Assignment:
Reproduce the listing verbatim from its first line through the line containing "Entrepreneur", including that line.

(Beginning of Provided data)

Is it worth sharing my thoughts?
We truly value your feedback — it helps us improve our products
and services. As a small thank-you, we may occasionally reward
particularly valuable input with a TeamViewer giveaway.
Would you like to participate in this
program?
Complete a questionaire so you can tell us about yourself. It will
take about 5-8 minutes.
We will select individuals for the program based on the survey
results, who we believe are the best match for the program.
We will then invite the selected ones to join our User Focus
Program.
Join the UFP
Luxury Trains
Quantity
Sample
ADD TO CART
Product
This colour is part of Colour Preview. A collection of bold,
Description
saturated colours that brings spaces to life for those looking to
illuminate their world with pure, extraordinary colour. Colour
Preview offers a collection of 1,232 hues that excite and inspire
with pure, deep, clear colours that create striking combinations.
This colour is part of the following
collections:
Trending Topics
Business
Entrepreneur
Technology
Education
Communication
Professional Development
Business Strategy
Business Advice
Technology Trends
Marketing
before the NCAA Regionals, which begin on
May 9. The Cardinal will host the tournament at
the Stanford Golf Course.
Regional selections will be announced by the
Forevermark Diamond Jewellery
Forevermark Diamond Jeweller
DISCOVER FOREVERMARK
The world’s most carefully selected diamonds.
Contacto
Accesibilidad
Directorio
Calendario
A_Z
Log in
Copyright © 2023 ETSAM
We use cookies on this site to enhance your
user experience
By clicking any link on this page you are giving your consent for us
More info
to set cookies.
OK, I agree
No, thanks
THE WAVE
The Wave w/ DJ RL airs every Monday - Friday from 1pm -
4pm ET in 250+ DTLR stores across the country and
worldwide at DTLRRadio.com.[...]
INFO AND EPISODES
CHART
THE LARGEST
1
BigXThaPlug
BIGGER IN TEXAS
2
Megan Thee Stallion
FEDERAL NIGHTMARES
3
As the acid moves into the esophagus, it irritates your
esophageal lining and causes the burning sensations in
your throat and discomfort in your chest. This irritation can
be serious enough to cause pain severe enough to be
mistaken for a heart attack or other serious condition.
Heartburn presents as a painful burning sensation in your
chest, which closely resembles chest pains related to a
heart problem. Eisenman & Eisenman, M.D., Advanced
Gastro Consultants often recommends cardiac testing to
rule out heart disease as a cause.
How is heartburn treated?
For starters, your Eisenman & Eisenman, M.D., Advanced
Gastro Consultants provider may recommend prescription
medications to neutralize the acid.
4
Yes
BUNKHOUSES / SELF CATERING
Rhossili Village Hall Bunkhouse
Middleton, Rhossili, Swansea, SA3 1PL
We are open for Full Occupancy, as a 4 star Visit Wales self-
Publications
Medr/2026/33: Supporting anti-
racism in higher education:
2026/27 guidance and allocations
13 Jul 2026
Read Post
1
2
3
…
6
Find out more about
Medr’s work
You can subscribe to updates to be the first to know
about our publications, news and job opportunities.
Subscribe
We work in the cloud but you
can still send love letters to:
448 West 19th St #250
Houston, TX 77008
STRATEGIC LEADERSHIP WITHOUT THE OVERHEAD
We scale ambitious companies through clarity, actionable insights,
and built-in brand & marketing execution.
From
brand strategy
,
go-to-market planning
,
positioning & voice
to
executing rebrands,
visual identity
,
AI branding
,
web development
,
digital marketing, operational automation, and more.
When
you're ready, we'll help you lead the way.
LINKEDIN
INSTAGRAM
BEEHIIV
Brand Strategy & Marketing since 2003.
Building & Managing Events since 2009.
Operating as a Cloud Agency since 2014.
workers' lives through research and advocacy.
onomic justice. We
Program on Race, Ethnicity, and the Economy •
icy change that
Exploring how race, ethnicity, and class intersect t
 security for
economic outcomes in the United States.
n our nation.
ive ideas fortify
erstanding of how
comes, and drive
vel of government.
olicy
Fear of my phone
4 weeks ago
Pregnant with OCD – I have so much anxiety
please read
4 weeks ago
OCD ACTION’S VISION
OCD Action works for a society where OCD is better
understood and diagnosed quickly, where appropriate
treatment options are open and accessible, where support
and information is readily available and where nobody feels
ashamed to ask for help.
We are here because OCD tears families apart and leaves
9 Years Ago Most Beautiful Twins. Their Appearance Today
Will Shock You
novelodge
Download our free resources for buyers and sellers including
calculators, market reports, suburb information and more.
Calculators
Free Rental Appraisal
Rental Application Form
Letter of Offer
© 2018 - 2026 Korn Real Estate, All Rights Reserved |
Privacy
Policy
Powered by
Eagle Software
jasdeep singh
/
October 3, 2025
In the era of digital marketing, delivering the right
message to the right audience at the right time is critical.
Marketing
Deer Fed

(End of Provided data)

Solved exercise:
Is it worth sharing my thoughts?
We truly value your feedback — it helps us improve our products
and services. As a small thank-you, we may occasionally reward
particularly valuable input with a TeamViewer giveaway.
Would you like to participate in this
program?
Complete a questionaire so you can tell us about yourself. It will
take about 5-8 minutes.
We will select individuals for the program based on the survey
results, who we believe are the best match for the program.
We will then invite the selected ones to join our User Focus
Program.
Join the UFP
Luxury Trains
Quantity
Sample
ADD TO CART
Product
This colour is part of Colour Preview. A collection of bold,
Description
saturated colours that brings spaces to life for those looking to
illuminate their world with pure, extraordinary colour. Colour
Preview offers a collection of 1,232 hues that excite and inspire
with pure, deep, clear colours that create striking combinations.
This colour is part of the following
collections:
Trending Topics
Business
Entrepreneur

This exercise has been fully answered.